03 ∙ Flexible To-Do Completion
Enabled company sign-up tasks to be completed asynchronously and in any order, allowing different team members to collaborate efficiently and keep the onboarding process moving without delays.
04 ∙ Terms of Service Sharing
Enabled users to share the Terms of Service link with coworkers, allowing teams to review and approve the contract even when the user initiating sign-up cannot sign on their own.
MVP Launch

✅ In-app company account setup completed entirely by the customer
✅ Payment Invite CTA allowing the customer to invite a coworker to enter payment details

✅ Asynchronous To-Dos so customers and their team can complete required steps in any order
Key Learnings
Document key decisions. When the project switched PMs, gaps in documentation caused confusion around why certain requirements existed. Clear notes and rationale really help keep everyone aligned.

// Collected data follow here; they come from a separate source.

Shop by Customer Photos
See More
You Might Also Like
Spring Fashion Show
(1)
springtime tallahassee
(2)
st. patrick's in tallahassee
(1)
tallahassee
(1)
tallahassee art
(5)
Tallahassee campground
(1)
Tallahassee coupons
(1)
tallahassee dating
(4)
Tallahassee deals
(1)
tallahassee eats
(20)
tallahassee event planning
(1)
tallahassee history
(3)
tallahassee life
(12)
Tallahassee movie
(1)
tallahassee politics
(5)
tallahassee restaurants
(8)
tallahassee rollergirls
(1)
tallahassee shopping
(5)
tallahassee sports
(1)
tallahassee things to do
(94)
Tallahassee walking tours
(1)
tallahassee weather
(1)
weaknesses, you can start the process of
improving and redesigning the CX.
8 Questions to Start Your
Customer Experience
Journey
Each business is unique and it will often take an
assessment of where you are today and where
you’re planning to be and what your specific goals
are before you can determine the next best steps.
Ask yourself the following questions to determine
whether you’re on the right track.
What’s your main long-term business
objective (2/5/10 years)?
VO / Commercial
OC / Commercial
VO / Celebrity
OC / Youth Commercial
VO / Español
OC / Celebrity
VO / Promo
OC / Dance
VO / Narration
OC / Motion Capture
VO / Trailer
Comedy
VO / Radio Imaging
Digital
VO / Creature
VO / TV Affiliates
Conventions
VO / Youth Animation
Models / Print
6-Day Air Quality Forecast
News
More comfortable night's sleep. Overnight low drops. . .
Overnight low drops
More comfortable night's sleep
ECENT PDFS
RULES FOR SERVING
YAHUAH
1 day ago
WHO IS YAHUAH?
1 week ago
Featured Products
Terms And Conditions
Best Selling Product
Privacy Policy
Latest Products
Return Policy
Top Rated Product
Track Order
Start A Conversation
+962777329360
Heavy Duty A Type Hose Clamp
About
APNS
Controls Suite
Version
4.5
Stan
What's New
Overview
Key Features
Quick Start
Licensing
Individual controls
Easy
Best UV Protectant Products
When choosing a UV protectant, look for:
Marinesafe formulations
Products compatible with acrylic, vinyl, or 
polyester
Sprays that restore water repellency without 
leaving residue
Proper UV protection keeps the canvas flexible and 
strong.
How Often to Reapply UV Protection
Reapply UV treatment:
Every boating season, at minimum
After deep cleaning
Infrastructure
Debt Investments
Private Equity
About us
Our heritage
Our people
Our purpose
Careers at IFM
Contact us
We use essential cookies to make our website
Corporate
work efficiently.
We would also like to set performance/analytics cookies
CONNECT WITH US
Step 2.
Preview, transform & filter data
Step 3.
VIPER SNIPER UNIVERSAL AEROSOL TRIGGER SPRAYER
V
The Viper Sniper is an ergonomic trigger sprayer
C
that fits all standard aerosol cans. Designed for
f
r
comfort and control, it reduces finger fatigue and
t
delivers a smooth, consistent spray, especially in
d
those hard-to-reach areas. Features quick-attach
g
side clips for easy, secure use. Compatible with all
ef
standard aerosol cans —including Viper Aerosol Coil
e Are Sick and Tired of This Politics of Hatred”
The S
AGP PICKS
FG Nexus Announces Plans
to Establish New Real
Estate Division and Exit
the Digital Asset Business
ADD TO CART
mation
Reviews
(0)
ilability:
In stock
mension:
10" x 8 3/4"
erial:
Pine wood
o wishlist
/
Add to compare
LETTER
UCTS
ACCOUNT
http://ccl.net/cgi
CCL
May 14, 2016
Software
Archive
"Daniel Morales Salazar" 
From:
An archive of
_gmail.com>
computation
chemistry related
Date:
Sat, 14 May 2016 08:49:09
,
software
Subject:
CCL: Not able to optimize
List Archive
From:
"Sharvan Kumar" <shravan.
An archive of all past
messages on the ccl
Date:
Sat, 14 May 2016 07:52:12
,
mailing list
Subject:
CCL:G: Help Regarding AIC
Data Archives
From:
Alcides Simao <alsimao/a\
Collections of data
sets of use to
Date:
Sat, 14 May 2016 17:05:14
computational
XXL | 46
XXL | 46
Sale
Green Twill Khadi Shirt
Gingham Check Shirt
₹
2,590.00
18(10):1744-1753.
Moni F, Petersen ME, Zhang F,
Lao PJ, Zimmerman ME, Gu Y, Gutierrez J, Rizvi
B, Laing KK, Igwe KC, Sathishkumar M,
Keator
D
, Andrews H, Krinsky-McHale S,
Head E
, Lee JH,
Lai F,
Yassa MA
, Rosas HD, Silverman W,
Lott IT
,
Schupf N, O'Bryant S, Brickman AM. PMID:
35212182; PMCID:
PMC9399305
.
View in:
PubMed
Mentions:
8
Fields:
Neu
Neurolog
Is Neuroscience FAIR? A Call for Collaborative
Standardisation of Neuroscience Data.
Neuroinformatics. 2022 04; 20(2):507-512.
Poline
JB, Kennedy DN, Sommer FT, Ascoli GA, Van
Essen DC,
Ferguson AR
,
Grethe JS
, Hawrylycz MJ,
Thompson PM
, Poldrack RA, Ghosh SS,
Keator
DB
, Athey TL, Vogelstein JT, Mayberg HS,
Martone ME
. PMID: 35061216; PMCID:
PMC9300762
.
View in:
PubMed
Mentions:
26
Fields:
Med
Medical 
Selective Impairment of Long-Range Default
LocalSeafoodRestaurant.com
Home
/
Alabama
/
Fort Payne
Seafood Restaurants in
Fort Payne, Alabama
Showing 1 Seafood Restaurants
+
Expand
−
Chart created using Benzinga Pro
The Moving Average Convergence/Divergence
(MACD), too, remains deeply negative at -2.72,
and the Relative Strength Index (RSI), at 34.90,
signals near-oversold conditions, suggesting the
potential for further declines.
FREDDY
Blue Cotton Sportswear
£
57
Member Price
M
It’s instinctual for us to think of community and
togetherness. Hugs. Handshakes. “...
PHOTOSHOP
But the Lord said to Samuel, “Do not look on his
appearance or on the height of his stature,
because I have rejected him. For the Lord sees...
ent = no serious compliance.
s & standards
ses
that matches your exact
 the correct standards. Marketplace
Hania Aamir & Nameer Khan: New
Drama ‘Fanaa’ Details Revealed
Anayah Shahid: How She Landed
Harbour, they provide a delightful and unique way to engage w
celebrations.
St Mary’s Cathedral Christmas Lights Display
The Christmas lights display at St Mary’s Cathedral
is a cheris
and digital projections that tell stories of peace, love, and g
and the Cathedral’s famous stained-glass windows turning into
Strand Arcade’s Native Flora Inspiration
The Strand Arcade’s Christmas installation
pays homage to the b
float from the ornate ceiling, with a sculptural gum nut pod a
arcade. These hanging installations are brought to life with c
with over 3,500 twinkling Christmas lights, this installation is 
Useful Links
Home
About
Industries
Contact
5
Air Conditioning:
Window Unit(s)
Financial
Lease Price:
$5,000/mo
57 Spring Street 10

Think about the whole ecosystem. We didn’t realize at first that the homepage needed updates for the flow to work smoothly — mapping all touchpoints upfront is crucial.
Check operational constraints early. Last-minute ops decisions impacted the Terms of Service step and company info step, highlighting the importance of confirming cross-team processes early.
This project reinforced the importance of involving the right stakeholders early and mapping all touchpoints to avoid gaps in the user experience. Clear documentation and rationale are essential, especially when projects face delays or team changes, as they help keep everyone aligned. We also learned to confirm operational processes upfront and plan for dependencies, so last-minute surprises don’t derail the flow.